Elle a probablement été la première « assembleuse embouteilleuse » française, au début des années 1980, et a longtemps porté haut et fort les couleurs du rhum martiniquais à une époque où ce dernier se vendait mal. Aujourd’hui, cette ex-vigneronne (dans le Gard) présente une nouvelle série de cuvées toujours aussi pures et limpides, qui l’ont emmenée en dehors de son île chérie. Pour notre plus grand plaisir.
D’où vous vient votre passion pour les arômes ?
Je suis née au Maroc. J’avais la chance d’avoir un jardin, et j’ai grandi au milieu des odeurs que ce soit la fleur d’oranger, les épices, le crottin de cheval ou les fleurs du jardin.
D’ailleurs, je terrorisais mes parents parce que quand nous allions quelque part et que ça sentait mauvais, je le disais ! Les enfants, ça dit tout ce qui leur passe par la tête. Mon odorat c’était un peu ma marque de fabrique et ça l’est toujours. Je voulais tout sentir, et faire partager mes sensations. J’étais donc un peu prédisposée à travailler dans des environnements où je devais me servir de mon nez.
Cette passion a donc survécu à l’enfance ?
J’ai passé mon bac à Paris puis j’ai fait des études de lettres modernes à la Sorbonne. Je me suis mariée très jeune, car mon futur mari voulait partir aux USA pour y poursuivre ses études. Dans ma génération, la seule façon pour une jeune femme de suivre son compagnon aux USA était de se marier d’abord. C’était une vision qu’on qualifierait aujourd’hui de machiste bien sûr… À l’époque, je ne travaillais pas, car je m’occupais de mes enfants, nous en avons eu trois.
Quand avez-vous ressenti le besoin de vous lancer dans une carrière ?
Au début des années 1980, je souhaitais travailler. Le chef de cave du domaine viticole du Château de la Tuilerie, que mes parents avaient acheté dans le Gard, est parti à la retraite. Mon père et mon mari m’ont alors proposé de prendre sa suite.

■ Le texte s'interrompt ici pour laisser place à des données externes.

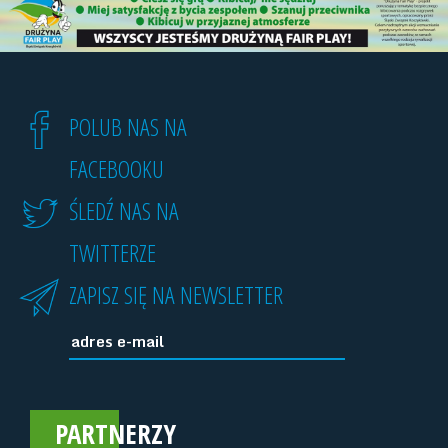
POLUB NAS NA
FACEBOOKU
ŚLEDŹ NAS NA
TWITTERZE
ZAPISZ SIĘ NA NEWSLETTER
PARTNERZY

C’était pour moi aussi innocent que d’accepter la chaire de chinois à la Sorbonne ! J’avais un nez, mais à part ça je n’y connaissais rien ! D’ailleurs à l’époque je ne buvais pas de vin. Avant d’accepter, je suis donc allé au salon de l’agriculture pendant dix jours pour interviewer des vignerons. Les entendre m’a montré que c’était un métier difficile, mais passionnant et cela m’a confirmé dans mon idée : c’était ce que je voulais faire.
Je me suis alors inscrite à l’Université du Vin. J’ai fait un stage de caviste à l’Anfopar et des études d’œnologie. J’ai adoré mon métier, même s’il n’a jamais été très rentable. C’est le lot de l’agriculture, d’ailleurs on le voit bien avec la récente révolte des agriculteurs. Ce sont des métiers extrêmement difficiles où il faut être animé par la passion.
Votre métier, cela a donc été vigneronne !?
Oui, pendant 35 ans, en appellation Costières du Gard (devenu depuis Costières-de-Nîmes). À l’époque, c’était une appellation méprisée, mais j’avais l’ambition d’y faire de grands vins. Rapidement, on est passé de la vente en vrac à la mise en bouteilles à la propriété. On a réaménagé la cave, travaillé sur l’hygiène, investi dans du matériel très performant… et j’ai très vite gagné une réputation de qualité, car c’était ma seule motivation.